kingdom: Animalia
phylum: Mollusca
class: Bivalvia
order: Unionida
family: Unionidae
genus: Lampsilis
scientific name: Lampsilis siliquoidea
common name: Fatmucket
==
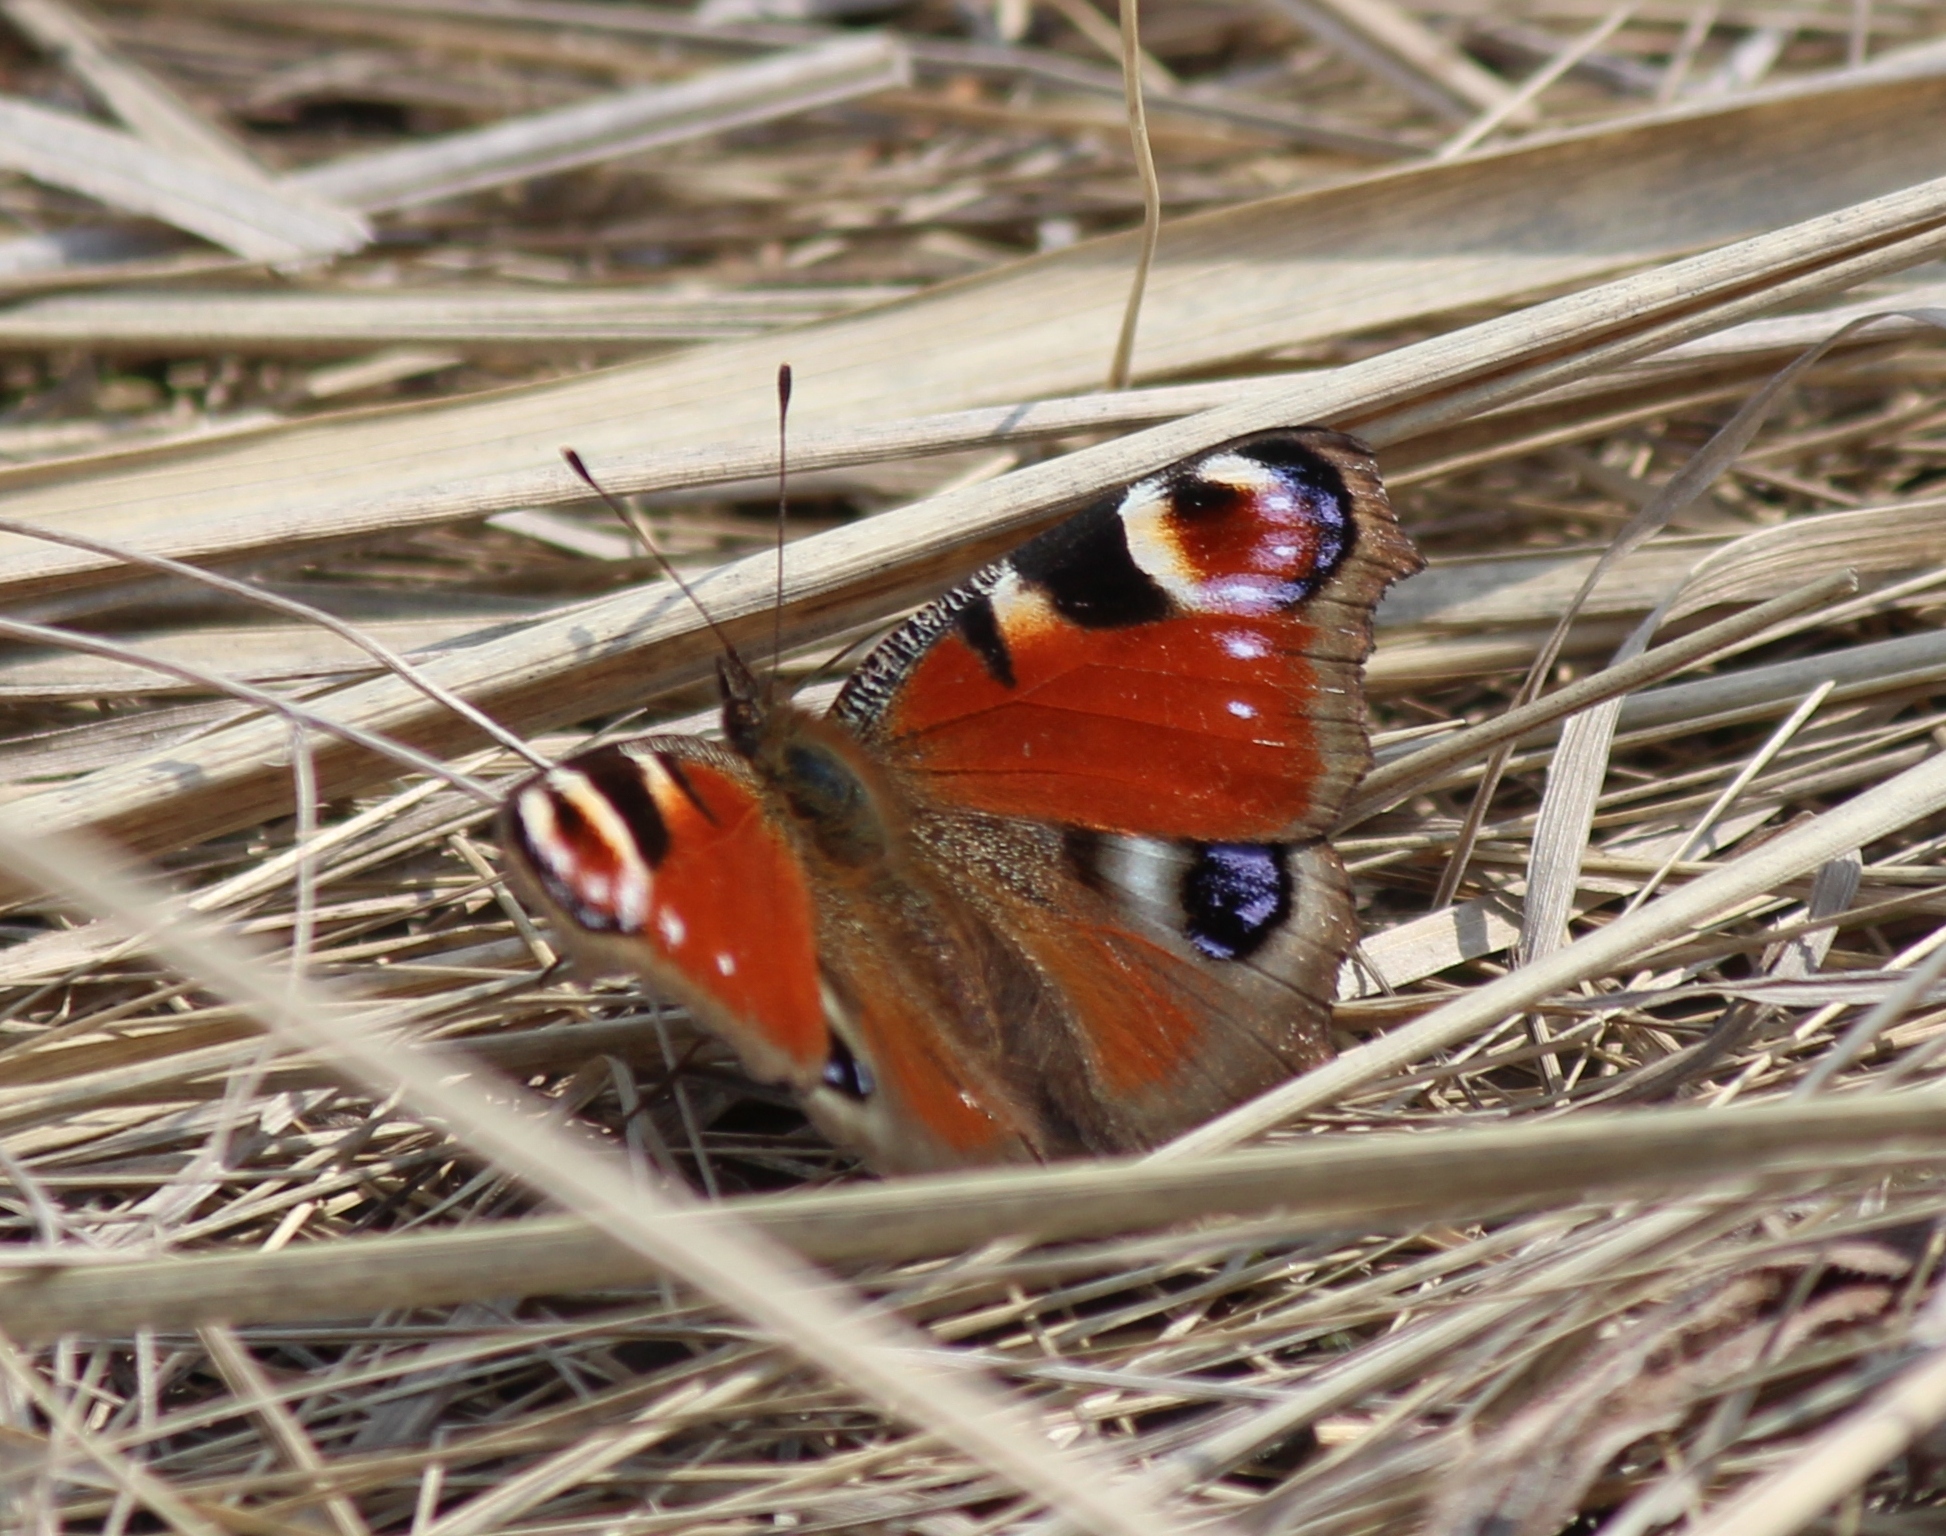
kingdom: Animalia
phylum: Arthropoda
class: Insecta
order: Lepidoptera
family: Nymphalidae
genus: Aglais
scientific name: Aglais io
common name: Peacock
* * *
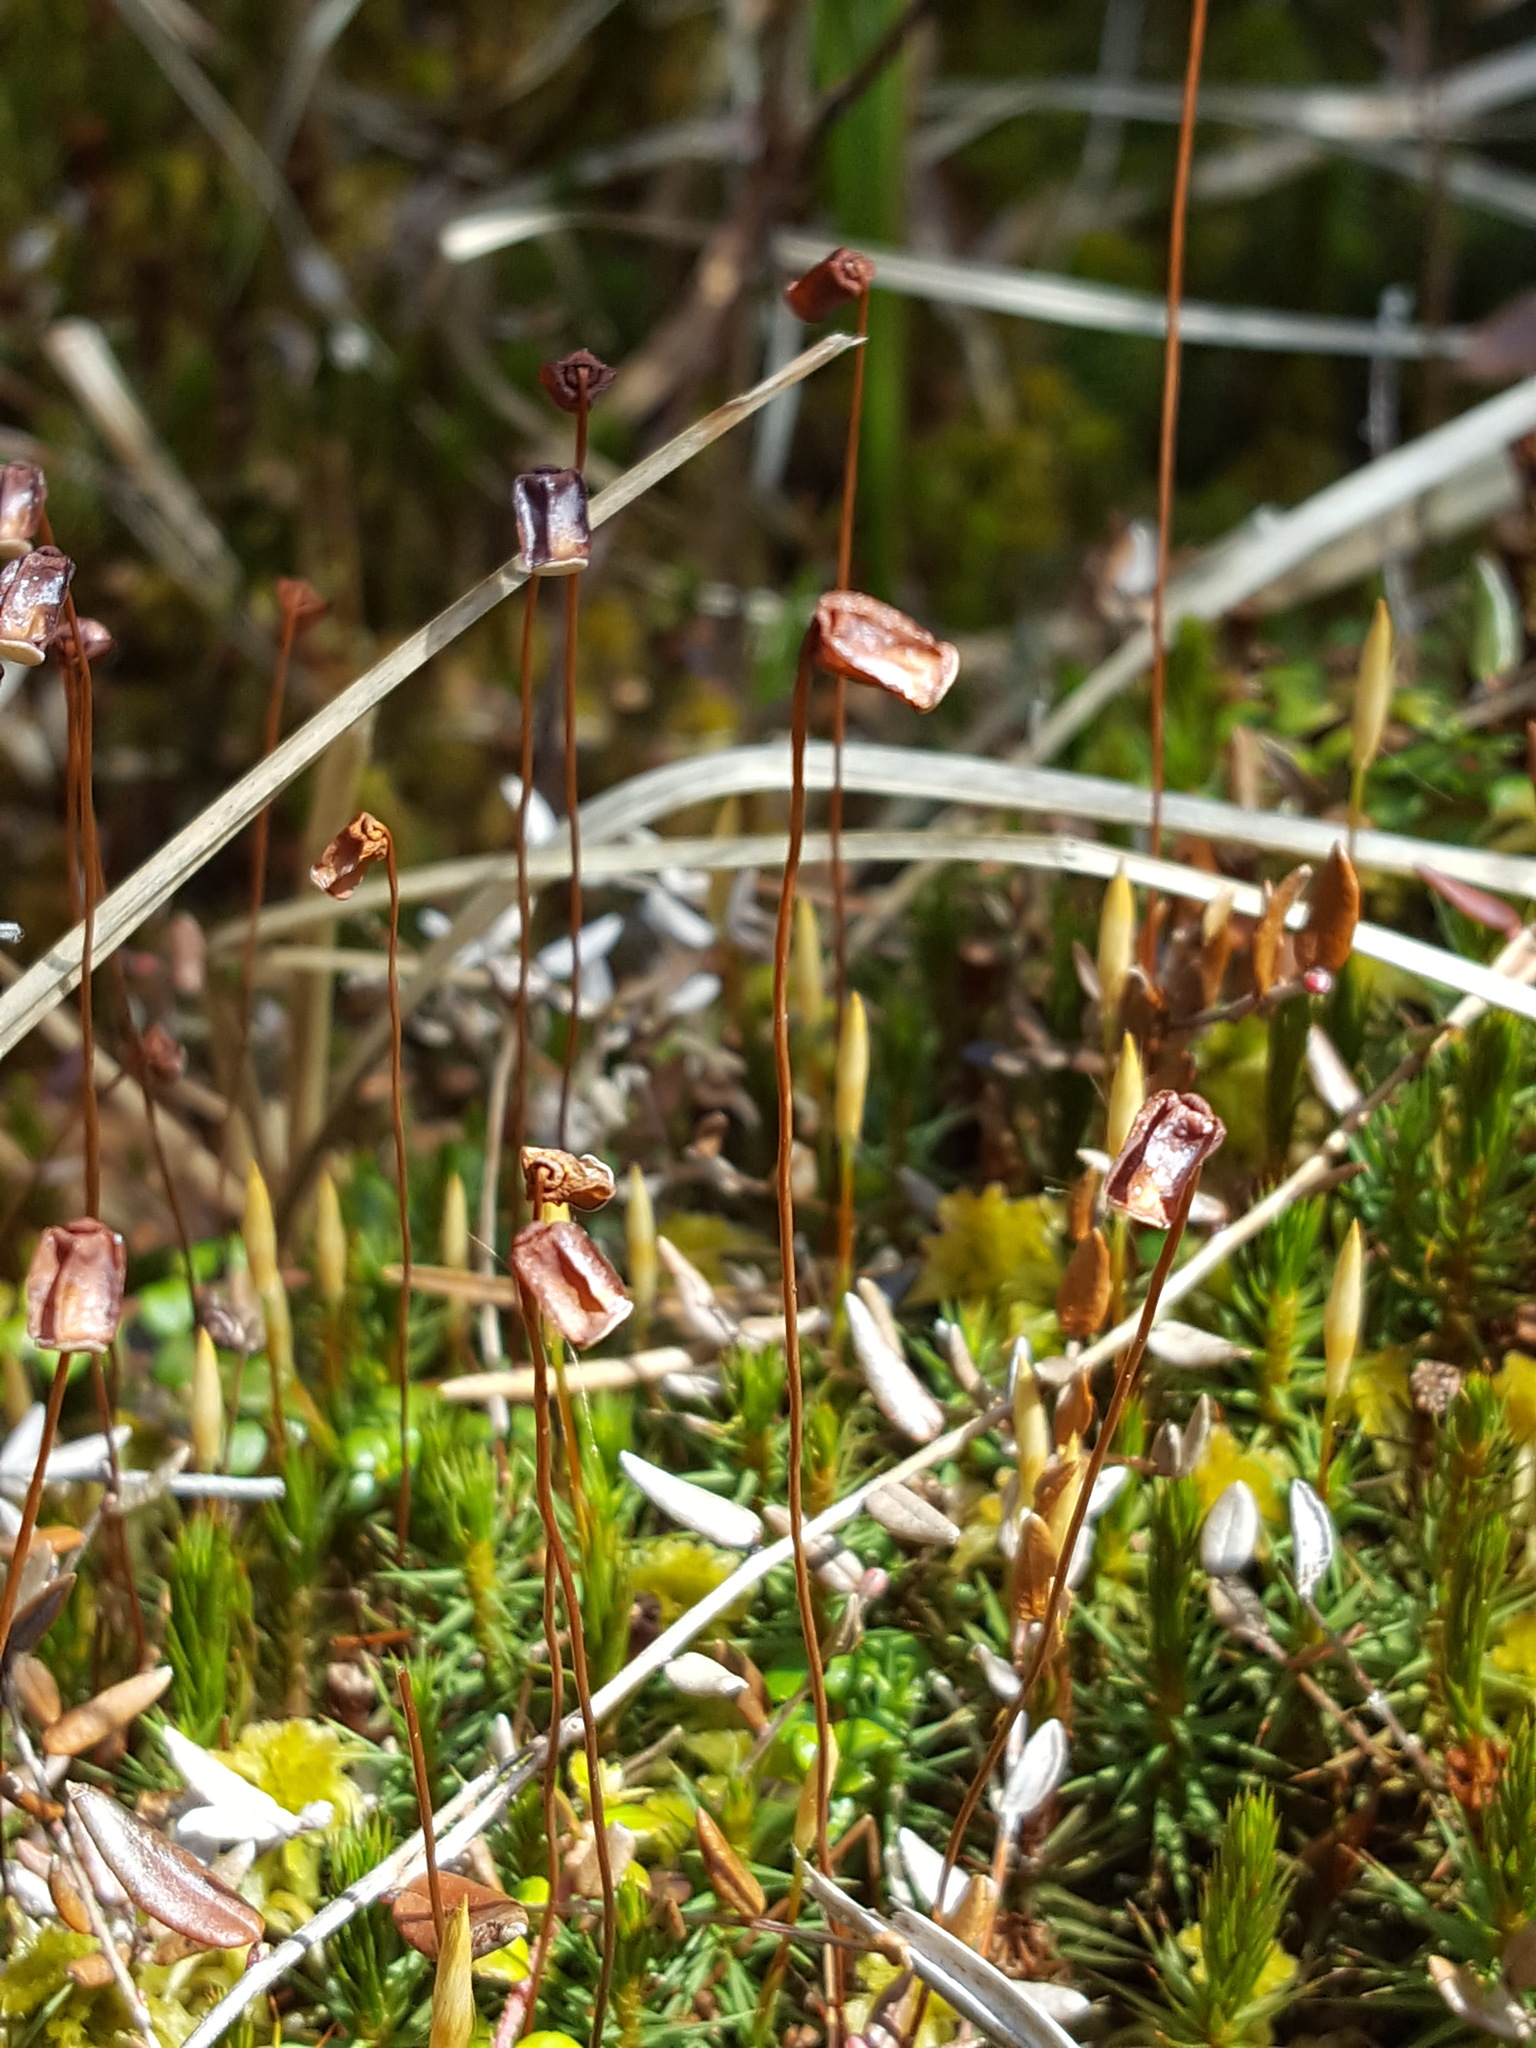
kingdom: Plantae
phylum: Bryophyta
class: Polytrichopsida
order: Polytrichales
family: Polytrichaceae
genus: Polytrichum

> **Challenge**
Print the lines of the data above word for word, starting with the line that contains "phylum: Mollusca" and going on through the line that contains "scientific name: Lampsilis siliquoidea".

> **Result below**
phylum: Mollusca
class: Bivalvia
order: Unionida
family: Unionidae
genus: Lampsilis
scientific name: Lampsilis siliquoidea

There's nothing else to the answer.